:: Instructions for the task ::
Using the data below, return every line that holds the word "ordens".

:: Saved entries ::
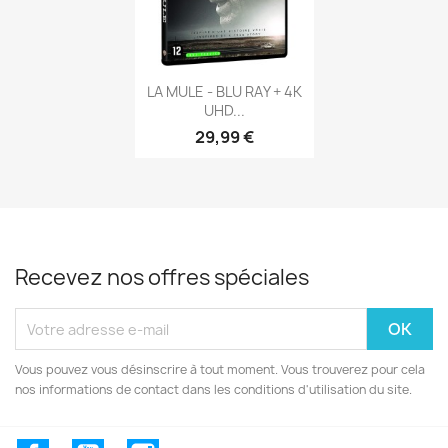
Aperçu rapide

LA MULE - BLU RAY + 4K
UHD...
29,99 €
Recevez nos offres spéciales
Vous pouvez vous désinscrire à tout moment. Vous trouverez pour cela
nos informations de contact dans les conditions d'utilisation du site.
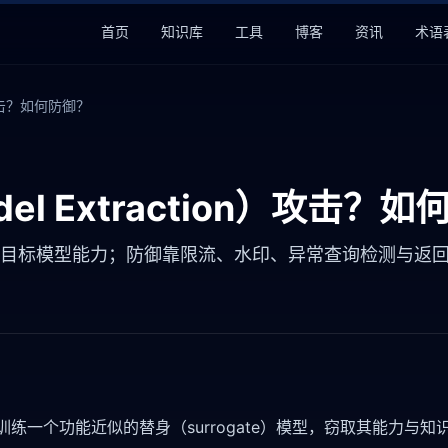
首页
知识库
工具
博客
资讯
术语
）攻击？如何防御？
l Extraction）攻击？
取目标模型能力；防御靠限流、水印、异常查询检测与返
训练一个功能近似的替身（surrogate）模型，窃取其能力与知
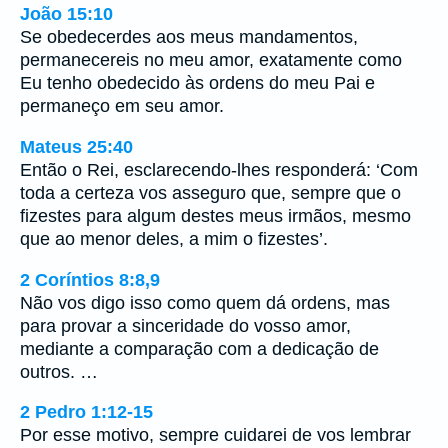
João 15:10
Se obedecerdes aos meus mandamentos,
permanecereis no meu amor, exatamente como
Eu tenho obedecido às ordens do meu Pai e
permaneço em seu amor.
Mateus 25:40
Então o Rei, esclarecendo-lhes responderá: ‘Com
toda a certeza vos asseguro que, sempre que o
fizestes para algum destes meus irmãos, mesmo
que ao menor deles, a mim o fizestes’.
2 Coríntios 8:8,9
Não vos digo isso como quem dá ordens, mas
para provar a sinceridade do vosso amor,
mediante a comparação com a dedicação de
outros. …
2 Pedro 1:12-15
Por esse motivo, sempre cuidarei de vos lembrar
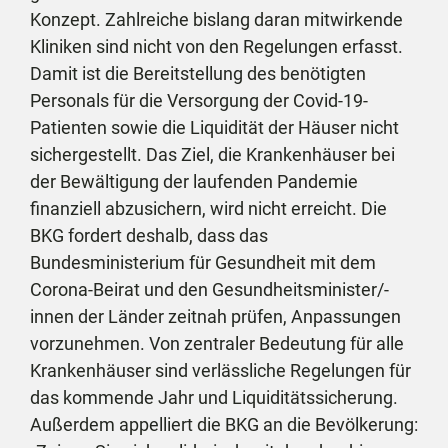
Konzept. Zahlreiche bislang daran mitwirkende
Kliniken sind nicht von den Regelungen erfasst.
Damit ist die Bereitstellung des benötigten
Personals für die Versorgung der Covid-19-
Patienten sowie die Liquidität der Häuser nicht
sichergestellt. Das Ziel, die Krankenhäuser bei
der Bewältigung der laufenden Pandemie
finanziell abzusichern, wird nicht erreicht. Die
BKG fordert deshalb, dass das
Bundesministerium für Gesundheit mit dem
Corona-Beirat und den Gesundheitsminister/-
innen der Länder zeitnah prüfen, Anpassungen
vorzunehmen. Von zentraler Bedeutung für alle
Krankenhäuser sind verlässliche Regelungen für
das kommende Jahr und Liquiditätssicherung.
Außerdem appelliert die BKG an die Bevölkerung:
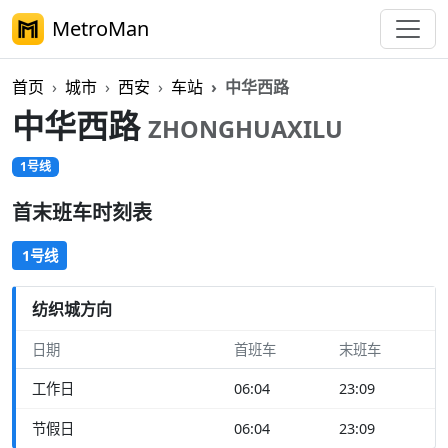
MetroMan
首页
城市
西安
车站
中华西路
中华西路
ZHONGHUAXILU
1号线
首末班车时刻表
1号线
纺织城方向
日期
首班车
末班车
工作日
06:04
23:09
节假日
06:04
23:09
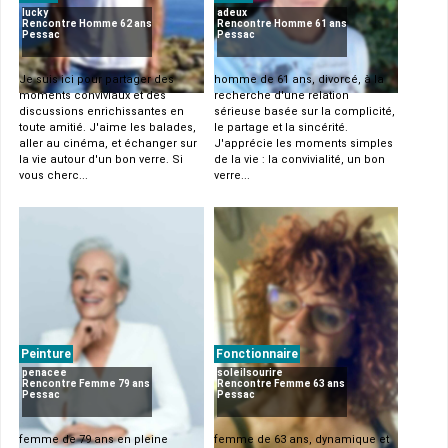
lucky
adeux
Rencontre Homme 62 ans
Rencontre Homme 61 ans
Pessac
Pessac
Je suis ici pour partager des
homme de 61 ans, divorcé, à la
moments conviviaux et des
recherche d'une relation
discussions enrichissantes en
sérieuse basée sur la complicité,
toute amitié. J'aime les balades,
le partage et la sincérité.
aller au cinéma, et échanger sur
J'apprécie les moments simples
la vie autour d'un bon verre. Si
de la vie : la convivialité, un bon
vous cherc...
verre...
Peinture
Fonctionnaire
penacee
soleilsourire
Rencontre Femme 79 ans
Rencontre Femme 63 ans
Pessac
Pessac
femme de 79 ans en pleine
femme de 63 ans, dynamique et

:: Task output ::
Eu tenho obedecido às ordens do meu Pai e
Não vos digo isso como quem dá ordens, mas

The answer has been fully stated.